Biopsies were fixed in 4% buffered formalin at the study sites and sent to Munich. Hematoxylin and eosin stained longitudinal paraffin sections of antrum and corpus (one section per location) were graded according to the updated Sydney System[52] by pathologists in Munich on the intensity of inflammation, metaplasia, and presence of gastric mucosa associated lymphoid tissue (MALT), as well as the presence and occurrence of atrophies, metaplasia, dysplasia, cancer, erosion and ulcers.

Ethics

The study was reviewed and approved by the Ethics Committee of the Nigerian Institute of Medical Research (registration number IORG0002656), as well as the Ethical Committee of the Chris Hani Baragwanath Academic Hospital (CHBAH) Soweto Johannesburg (registration number M160228), the University of Fort Hare Alice Eastern Cape South Africa (registration number Rec-270710-028-RA level 01) and the Ludwig-Maximilians-University Munich (registration number 335-08).
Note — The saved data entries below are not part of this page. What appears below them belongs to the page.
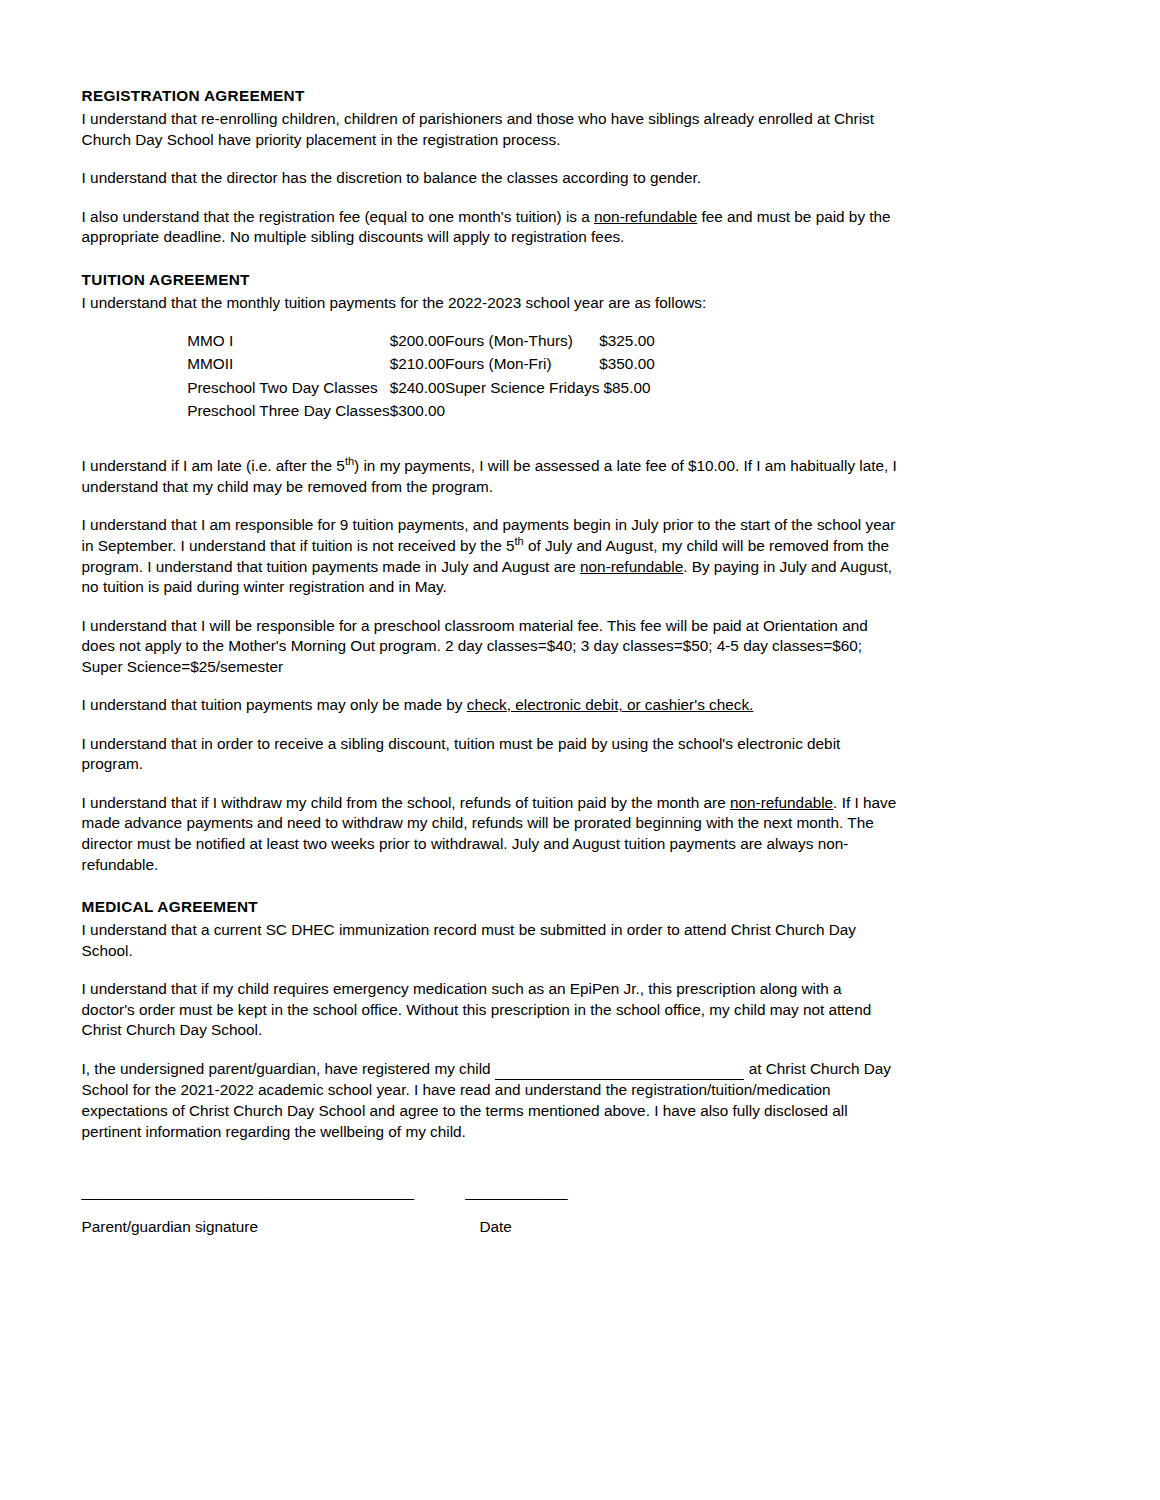REGISTRATION AGREEMENT
I understand that re-enrolling children, children of parishioners and those who have siblings already enrolled at Christ Church Day School have priority placement in the registration process.
I understand that the director has the discretion to balance the classes according to gender.
I also understand that the registration fee (equal to one month's tuition) is a non-refundable fee and must be paid by the appropriate deadline. No multiple sibling discounts will apply to registration fees.
TUITION AGREEMENT
I understand that the monthly tuition payments for the 2022-2023 school year are as follows:
| MMO I | $200.00 | Fours (Mon-Thurs) | $325.00 |
| MMOII | $210.00 | Fours (Mon-Fri) | $350.00 |
| Preschool Two Day Classes | $240.00 | Super Science Fridays | $85.00 |
| Preschool Three Day Classes | $300.00 | | |
I understand if I am late (i.e. after the 5th) in my payments, I will be assessed a late fee of $10.00. If I am habitually late, I understand that my child may be removed from the program.
I understand that I am responsible for 9 tuition payments, and payments begin in July prior to the start of the school year in September. I understand that if tuition is not received by the 5th of July and August, my child will be removed from the program. I understand that tuition payments made in July and August are non-refundable. By paying in July and August, no tuition is paid during winter registration and in May.
I understand that I will be responsible for a preschool classroom material fee. This fee will be paid at Orientation and does not apply to the Mother's Morning Out program. 2 day classes=$40; 3 day classes=$50; 4-5 day classes=$60; Super Science=$25/semester
I understand that tuition payments may only be made by check, electronic debit, or cashier's check.
I understand that in order to receive a sibling discount, tuition must be paid by using the school's electronic debit program.
I understand that if I withdraw my child from the school, refunds of tuition paid by the month are non-refundable. If I have made advance payments and need to withdraw my child, refunds will be prorated beginning with the next month. The director must be notified at least two weeks prior to withdrawal. July and August tuition payments are always non-refundable.
MEDICAL AGREEMENT
I understand that a current SC DHEC immunization record must be submitted in order to attend Christ Church Day School.
I understand that if my child requires emergency medication such as an EpiPen Jr., this prescription along with a doctor's order must be kept in the school office. Without this prescription in the school office, my child may not attend Christ Church Day School.
I, the undersigned parent/guardian, have registered my child at Christ Church Day School for the 2021-2022 academic school year. I have read and understand the registration/tuition/medication expectations of Christ Church Day School and agree to the terms mentioned above. I have also fully disclosed all pertinent information regarding the wellbeing of my child.
_______________________________________ ____________
Parent/guardian signature Date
The study was conducted in line with the Declaration of Helsinki and informed consent was obtained from all study participants.

Statistical methods

Interrelations between clinical, pathologic, and laboratory findings were investigated bivariately using chi-squared or fishers exact tests (frequencies less than 5 for a statistical event)[22]. Due to the exploratory character of these analyses, all tests were performed on an alpha level of 5% without any correction for multiple testing. P-values depicted in this manuscript value: *p < 0.05, **p < 0.01, ***p < 0.001. All analyses were done with R: A Language and Environment for Statistical (Vienna, Austria).